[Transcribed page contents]
=== Begin Enclosure ===
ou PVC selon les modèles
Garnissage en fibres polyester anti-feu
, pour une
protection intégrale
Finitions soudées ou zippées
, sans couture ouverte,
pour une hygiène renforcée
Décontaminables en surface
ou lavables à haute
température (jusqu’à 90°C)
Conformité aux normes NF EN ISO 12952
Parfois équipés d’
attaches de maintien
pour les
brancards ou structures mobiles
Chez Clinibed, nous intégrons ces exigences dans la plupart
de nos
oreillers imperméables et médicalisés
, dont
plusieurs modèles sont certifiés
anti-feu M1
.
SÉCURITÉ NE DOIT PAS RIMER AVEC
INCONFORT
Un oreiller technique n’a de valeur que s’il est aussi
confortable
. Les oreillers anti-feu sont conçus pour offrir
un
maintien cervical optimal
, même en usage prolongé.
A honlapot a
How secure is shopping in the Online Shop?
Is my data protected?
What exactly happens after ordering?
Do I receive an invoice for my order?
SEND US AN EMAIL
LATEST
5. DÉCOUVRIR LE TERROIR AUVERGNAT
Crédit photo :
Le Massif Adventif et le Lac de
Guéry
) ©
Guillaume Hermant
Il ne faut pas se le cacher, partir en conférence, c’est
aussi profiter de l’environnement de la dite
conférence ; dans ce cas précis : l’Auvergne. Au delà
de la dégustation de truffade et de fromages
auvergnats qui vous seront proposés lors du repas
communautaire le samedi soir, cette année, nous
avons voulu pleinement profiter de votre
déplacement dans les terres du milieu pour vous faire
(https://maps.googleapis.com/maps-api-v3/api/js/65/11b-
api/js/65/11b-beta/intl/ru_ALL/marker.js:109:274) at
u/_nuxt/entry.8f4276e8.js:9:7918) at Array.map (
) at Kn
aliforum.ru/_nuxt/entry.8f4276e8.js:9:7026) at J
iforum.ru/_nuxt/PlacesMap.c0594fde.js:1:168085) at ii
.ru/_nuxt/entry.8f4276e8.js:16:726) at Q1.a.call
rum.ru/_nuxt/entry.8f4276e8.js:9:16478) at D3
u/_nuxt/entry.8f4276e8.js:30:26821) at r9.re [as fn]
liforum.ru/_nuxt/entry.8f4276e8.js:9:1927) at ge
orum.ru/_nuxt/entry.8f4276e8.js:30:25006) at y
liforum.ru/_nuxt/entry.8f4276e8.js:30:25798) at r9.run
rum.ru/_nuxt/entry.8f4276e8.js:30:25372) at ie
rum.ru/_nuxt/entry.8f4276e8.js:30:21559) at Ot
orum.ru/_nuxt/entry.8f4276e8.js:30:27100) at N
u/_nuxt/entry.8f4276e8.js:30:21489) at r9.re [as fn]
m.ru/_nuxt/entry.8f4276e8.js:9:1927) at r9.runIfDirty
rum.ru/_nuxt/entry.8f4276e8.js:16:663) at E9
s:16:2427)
=== End Enclosure ===
▸ **PROBLEM TO WORK ON**
Please return the lines of the listing from its very first line through the line holding "Do I receive an invoice for my order?", both ends included, reproducing them without any change.

▸ **EXERCISE RESPONSE**
ou PVC selon les modèles
Garnissage en fibres polyester anti-feu
, pour une
protection intégrale
Finitions soudées ou zippées
, sans couture ouverte,
pour une hygiène renforcée
Décontaminables en surface
ou lavables à haute
température (jusqu’à 90°C)
Conformité aux normes NF EN ISO 12952
Parfois équipés d’
attaches de maintien
pour les
brancards ou structures mobiles
Chez Clinibed, nous intégrons ces exigences dans la plupart
de nos
oreillers imperméables et médicalisés
, dont
plusieurs modèles sont certifiés
anti-feu M1
.
SÉCURITÉ NE DOIT PAS RIMER AVEC
INCONFORT
Un oreiller technique n’a de valeur que s’il est aussi
confortable
. Les oreillers anti-feu sont conçus pour offrir
un
maintien cervical optimal
, même en usage prolongé.
A honlapot a
How secure is shopping in the Online Shop?
Is my data protected?
What exactly happens after ordering?
Do I receive an invoice for my order?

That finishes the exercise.